Il invite les auteurs d’Haïti et de sa diaspora à livrer « un texte chaud comme une journée d’été, écrit sur le vif et dans l’immédiat » : « une beauté, une passion, un rire. » Cette « invitation au voyage, réel ou imaginaire » (p. 10) dénonce à sa manière les stéréotypes de violence et de souffrance encore très enracinés dans la peau de cette île que tous ces écrivains aiment avec « rage ». « Avec hargne et douleur », comme le dit si bien Frankétienne : « Je traverse la ville pénombrée d’inquiétude et de bruits sourds.
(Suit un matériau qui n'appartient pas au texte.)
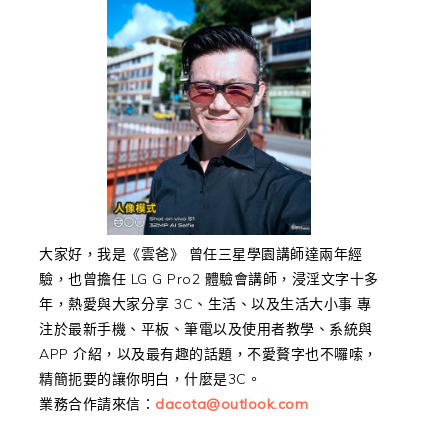
大家好，我是《雲爸》 曾任三星學園講師達兩年經
驗，也曾擔任 LG G Pro2 體驗會講師，浸淫文字十多
年，熱愛與大家分享 3C、生活、以及生活大小事 專
注於最新手機、平板、筆電以及使用者教學、系統與
APP 介紹，以及最有趣的話題，不愛贅字也不囉嗦，
精簡扼要的讓你明白，什麼是3C。
業務合作請來信：
dacota@outlook.com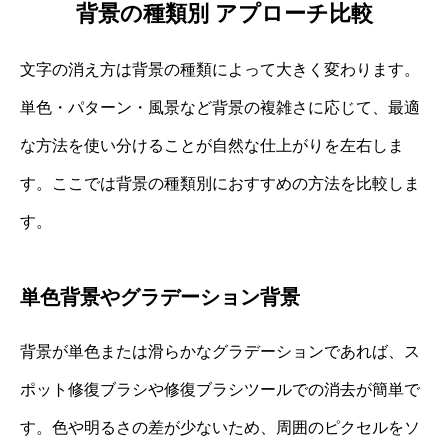
背景の種類別 アプローチ比較
文字の消え方は背景の種類によって大きく変わります。
単色・パターン・風景など背景の複雑さに応じて、最適
な方法を使い分けることが自然な仕上がりを左右しま
す。ここでは背景の種類別におすすめの方法を比較しま
す。
単色背景やグラデーション背景
背景が単色または滑らかなグラデーションであれば、ス
ポット修復ブラシや修復ブラシツールでの消去が簡単で
す。色や明るさの差が少ないため、周囲のピクセルをソ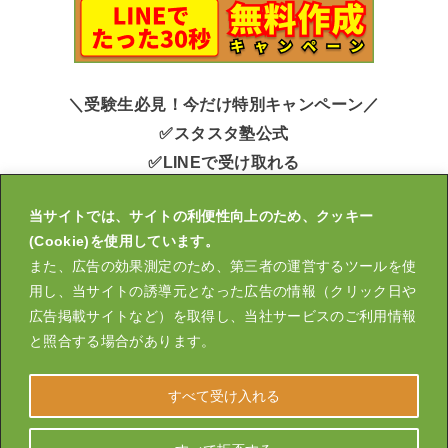
＼受験生必見！今だけ特別キャンペーン／
✅スタスタ塾公式
✅LINEで受け取れる
✅申込みかんたん30秒
当サイトでは、サイトの利便性向上のため、クッキー
キミ用の大学受験【年間計画表】無料作成中！
(Cookie)を使用しています。
また、広告の効果測定のため、第三者の運営するツールを使
用し、当サイトの誘導元となった広告の情報（クリック日や
広告掲載サイトなど）を取得し、当社サービスのご利用情報
運営会社
大学受験スタスタ塾
スタスタLIVE
と照合する場合があります。
英検オンライン塾ならスタスタLIVE英検®｜個別指導で合格まで
伴走
すべて受け入れる
プライバシーポリシー
特定商取引法に基づく表示
お問い合わせ
掲載のお問い合わせ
J’avance dans un espace métissé de ténèbres et de clartés. (
) / Je nage encore dans le ventre fécond de ma putain de ville mal engrossée d’énigmes » (73). Chacun exprime, à sa manière, son ambivalence à l’égard d’une île tour à tour « terre de soleil » et « terre d’ombre » (Gary Klang, 69). C’est « un portrait intemporel, localisé dans un espace éclaté, dans une géographie qui rassemble dehors et dedans », nous prévient encore Spear, comme si la nécessité de raconter cette île était bien souvent réinventée par la douleur de l’exil et la violence de l’histoire.
Quarante auteurs du dedans et du dehors se sont donc prêtés au jeu et décrivent avec jubilation et émotion une journée haïtienne. Le pari n’était pas évident mais le recueil garde une certaine cohérence, malgré la multiplicité des points de vue et des styles (certains plus aboutis que d’autres) : Gary Victor fait renaître la ville des « pacotilleurs » et des « pèpè » (2) (152), Edwige Danticat rend hommage à Tonton Moïse et son « libre emploi de la langue verte » (193), Kettly Mars s’étonne de voir un touriste à Port-au-Prince, « véritable spécimen d’une espèce en voie de disparition dans (s)on pays, pour ne pas dire une espèce tout à fait disparue. » (17)
C’est peut-être Dany Laferrière le plus sarcastique quand il clôt le recueil en prodiguant ses conseils à un futur célèbre écrivain : « Pour devenir célèbre, il faut vendre tout ce qui fait de toi un être humain » (241) Mise en garde à toute une nouvelle génération désireuse de raconter ce qu’elle vit ?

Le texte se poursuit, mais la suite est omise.